Wer dagegen Vermögen und Gold und Silber und Häuser als Gottes Gaben besitzt und damit Gott, der es gegeben hat, zum Wohl der Menschen dient, und sich dessen bewusst ist, dass er all dieses mehr seiner Brüder als seiner selbst wegen besitzt; wer Herr seines Vermögens, nicht ein Sklave seines Besitzes ist, und ihn nicht in seinem Herzen trägt und ihn nicht zum Ziel und Inhalt seines Lebens macht, sondern immer auch ein edles und göttliches Werk zu vollbringen sucht.
Wer fähig ist, wenn er einmal seiner Güter beraubt werden sollte, auch ihren Verlust mit Gemütsruhe zu ertragen ebenso wie den Überfluss an ihnen: Wer alle diese Eigenschaften hat, der wird vom Herrn selig gepriesen und arm im Geiste genannt, würdig, ein Erbe des Himmelreiches zu werden.
Clemens von Alexandrien
Frage: Was bedeutet es für dich, innerlich arm zu sein und darin den wahren Reichtum des Geistes zu finden?
Unsere Sorgen — der heimliche Herr.
Niemand kann zwei Herren dienen. Jesus beginnt nicht mit den Vögeln und den Lilien — er beginnt mit einer harten Wahrheit: Ich habe einen Herrn. Ob ich es will oder nicht. Die Frage ist nur: welchen? Sorgen sind kein Zeichen von Schwäche. Sie sind ein Zeichen, dass etwas in mir die Kontrolle übernommen hat.

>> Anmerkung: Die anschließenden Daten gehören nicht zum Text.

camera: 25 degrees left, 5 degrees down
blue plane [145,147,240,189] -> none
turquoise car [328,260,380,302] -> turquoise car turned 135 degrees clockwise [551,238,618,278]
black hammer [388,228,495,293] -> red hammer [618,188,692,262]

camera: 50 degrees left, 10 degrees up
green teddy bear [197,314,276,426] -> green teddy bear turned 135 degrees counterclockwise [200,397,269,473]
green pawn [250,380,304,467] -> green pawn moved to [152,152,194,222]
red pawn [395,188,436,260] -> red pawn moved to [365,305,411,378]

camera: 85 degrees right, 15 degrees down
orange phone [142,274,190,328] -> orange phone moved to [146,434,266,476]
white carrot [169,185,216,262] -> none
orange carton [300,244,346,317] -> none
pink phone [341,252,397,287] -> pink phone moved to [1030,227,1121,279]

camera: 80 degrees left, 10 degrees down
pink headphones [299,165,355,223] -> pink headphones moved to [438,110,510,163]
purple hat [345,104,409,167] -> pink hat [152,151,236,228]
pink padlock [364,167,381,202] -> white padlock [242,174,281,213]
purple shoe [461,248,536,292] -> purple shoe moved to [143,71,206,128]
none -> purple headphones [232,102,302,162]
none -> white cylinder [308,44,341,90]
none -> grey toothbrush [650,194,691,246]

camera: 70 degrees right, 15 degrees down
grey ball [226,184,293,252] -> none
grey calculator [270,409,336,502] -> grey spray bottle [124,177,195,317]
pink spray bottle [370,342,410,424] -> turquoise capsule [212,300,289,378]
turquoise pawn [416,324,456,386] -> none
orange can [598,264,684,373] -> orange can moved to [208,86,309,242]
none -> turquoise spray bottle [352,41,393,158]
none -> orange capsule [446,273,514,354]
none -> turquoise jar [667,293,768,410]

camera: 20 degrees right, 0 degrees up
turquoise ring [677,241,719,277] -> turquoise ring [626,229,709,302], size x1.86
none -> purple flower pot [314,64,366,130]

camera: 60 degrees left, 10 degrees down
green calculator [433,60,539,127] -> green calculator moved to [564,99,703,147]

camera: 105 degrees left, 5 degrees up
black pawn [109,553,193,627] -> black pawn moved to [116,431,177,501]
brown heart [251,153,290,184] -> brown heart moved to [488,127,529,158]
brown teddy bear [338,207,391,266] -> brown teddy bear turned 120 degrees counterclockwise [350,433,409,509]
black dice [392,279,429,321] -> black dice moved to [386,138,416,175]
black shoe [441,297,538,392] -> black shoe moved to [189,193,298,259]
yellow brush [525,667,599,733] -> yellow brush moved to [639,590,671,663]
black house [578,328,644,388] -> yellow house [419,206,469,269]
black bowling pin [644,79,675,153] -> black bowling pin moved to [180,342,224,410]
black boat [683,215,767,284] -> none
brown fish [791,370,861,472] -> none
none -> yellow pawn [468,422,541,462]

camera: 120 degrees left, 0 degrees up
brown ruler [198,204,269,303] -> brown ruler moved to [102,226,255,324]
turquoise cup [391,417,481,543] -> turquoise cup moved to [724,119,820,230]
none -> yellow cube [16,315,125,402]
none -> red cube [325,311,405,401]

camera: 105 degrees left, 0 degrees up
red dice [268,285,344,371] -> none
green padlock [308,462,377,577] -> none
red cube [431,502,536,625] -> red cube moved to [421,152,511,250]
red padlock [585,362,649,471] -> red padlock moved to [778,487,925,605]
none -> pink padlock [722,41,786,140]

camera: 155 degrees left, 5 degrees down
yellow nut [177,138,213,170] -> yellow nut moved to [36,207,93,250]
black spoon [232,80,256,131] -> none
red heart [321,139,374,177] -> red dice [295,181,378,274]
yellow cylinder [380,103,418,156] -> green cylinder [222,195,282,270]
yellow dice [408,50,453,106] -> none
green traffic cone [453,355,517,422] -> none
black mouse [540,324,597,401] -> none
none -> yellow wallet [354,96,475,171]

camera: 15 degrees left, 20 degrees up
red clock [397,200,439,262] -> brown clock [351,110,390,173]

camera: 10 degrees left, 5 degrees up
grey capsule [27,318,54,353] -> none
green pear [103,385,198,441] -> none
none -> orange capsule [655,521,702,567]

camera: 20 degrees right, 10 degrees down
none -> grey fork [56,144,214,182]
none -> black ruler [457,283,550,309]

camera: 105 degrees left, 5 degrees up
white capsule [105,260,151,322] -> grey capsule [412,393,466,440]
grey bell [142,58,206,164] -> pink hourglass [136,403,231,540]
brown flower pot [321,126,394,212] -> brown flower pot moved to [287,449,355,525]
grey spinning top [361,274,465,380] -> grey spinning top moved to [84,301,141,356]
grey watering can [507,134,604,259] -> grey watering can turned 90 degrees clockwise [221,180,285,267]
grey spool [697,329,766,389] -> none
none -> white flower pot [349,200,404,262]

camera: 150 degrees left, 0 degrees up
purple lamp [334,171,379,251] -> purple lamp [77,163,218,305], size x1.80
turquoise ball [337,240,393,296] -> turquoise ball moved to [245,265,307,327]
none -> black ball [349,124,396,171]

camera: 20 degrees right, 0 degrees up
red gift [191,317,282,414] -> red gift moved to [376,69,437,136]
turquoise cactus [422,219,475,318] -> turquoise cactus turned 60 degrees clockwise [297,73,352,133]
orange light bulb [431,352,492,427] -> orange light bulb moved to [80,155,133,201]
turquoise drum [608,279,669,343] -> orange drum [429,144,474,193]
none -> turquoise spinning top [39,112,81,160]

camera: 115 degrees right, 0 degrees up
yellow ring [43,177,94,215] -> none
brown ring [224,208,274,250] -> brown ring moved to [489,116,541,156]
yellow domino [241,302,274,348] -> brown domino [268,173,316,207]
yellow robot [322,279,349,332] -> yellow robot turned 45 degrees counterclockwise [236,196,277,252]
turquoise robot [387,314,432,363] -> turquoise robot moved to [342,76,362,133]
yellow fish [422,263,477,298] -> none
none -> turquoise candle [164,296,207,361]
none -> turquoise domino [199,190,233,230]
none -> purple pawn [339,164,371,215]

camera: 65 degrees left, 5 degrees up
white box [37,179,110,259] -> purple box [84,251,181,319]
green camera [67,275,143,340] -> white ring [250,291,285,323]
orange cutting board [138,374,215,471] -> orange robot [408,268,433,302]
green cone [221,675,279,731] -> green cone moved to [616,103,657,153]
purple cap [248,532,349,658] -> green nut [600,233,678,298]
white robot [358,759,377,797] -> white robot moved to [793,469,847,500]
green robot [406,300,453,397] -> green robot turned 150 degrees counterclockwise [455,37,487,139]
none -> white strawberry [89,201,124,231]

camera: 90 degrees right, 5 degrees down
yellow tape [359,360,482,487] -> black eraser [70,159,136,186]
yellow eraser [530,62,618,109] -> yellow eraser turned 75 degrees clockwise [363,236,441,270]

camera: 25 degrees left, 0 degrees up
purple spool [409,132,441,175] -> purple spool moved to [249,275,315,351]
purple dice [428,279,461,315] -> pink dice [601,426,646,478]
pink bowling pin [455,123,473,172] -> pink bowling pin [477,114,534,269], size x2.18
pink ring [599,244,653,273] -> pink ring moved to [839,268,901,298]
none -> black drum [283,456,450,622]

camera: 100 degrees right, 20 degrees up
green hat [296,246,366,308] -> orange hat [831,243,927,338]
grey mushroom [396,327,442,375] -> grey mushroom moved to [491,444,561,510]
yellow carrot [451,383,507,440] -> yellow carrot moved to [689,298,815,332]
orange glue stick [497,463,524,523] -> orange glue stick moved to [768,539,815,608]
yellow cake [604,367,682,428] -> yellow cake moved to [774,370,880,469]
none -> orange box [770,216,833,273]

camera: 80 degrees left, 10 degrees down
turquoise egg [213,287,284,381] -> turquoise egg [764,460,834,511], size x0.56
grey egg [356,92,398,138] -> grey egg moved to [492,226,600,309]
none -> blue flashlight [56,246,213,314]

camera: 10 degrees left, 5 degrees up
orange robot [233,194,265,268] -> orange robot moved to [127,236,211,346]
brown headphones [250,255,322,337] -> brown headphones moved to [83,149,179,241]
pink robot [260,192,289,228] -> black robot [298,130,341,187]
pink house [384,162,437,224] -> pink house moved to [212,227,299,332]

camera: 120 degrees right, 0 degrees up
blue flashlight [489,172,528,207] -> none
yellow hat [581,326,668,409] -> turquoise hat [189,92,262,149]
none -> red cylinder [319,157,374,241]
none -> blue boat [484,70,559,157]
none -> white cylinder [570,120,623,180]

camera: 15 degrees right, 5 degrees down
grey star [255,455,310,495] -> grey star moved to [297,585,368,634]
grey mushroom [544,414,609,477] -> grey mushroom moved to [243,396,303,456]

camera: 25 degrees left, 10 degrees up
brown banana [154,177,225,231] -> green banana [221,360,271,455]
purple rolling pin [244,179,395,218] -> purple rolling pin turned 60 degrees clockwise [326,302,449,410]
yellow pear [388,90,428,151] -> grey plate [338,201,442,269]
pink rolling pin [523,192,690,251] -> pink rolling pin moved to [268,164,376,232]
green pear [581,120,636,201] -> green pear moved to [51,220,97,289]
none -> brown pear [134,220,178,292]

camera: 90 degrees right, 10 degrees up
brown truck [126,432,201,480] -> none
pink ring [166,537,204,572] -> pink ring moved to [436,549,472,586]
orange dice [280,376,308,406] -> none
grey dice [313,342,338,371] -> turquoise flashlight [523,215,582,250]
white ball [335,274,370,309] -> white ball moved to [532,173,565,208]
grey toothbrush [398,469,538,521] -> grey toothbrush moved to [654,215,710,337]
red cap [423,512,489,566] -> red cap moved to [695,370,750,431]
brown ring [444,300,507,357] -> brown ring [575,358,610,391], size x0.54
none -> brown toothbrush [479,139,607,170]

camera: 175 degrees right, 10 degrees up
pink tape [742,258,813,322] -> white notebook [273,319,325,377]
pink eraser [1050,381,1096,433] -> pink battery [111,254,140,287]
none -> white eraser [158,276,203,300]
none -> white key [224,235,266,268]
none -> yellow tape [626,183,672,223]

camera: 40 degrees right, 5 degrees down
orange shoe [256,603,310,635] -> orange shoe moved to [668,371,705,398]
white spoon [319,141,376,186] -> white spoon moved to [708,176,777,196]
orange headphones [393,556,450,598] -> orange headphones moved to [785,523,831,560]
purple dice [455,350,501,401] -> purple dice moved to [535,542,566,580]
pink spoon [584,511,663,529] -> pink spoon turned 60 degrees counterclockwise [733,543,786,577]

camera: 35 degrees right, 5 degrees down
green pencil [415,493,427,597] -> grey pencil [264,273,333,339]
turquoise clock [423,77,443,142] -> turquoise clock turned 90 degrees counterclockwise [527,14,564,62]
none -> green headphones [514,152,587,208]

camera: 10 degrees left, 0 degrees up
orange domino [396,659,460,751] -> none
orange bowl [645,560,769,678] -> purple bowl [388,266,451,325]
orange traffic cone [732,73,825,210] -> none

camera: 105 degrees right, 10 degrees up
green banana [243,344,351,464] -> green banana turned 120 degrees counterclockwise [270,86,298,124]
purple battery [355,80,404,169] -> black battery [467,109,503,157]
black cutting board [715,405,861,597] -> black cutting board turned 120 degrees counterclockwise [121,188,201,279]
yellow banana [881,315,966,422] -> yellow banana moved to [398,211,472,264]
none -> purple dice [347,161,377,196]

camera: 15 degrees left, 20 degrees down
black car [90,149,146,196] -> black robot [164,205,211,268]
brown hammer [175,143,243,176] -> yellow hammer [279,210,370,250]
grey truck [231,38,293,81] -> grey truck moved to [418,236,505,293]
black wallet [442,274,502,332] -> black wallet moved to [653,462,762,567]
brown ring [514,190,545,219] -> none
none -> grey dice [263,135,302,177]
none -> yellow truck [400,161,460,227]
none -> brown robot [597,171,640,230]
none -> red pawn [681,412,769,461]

Wenn ich mich um etwas sorge, gebe ich ihm Macht über mich. Wenn die Sorge um Geld, um Gesundheit, um Zukunft mein Denken beherrscht — dann dient ihr mein Herz. Dann ist sie mein heimlicher Herr. Sebastian Jasiorkowski
Was sind meine größten Sorgen im Moment? Welchem "Herrn" diene ich – offen oder heimlich — was beschäftigt mein Herz mehr als Gott? Kann ich diese Sorgen heute konkret in seine Hände legen?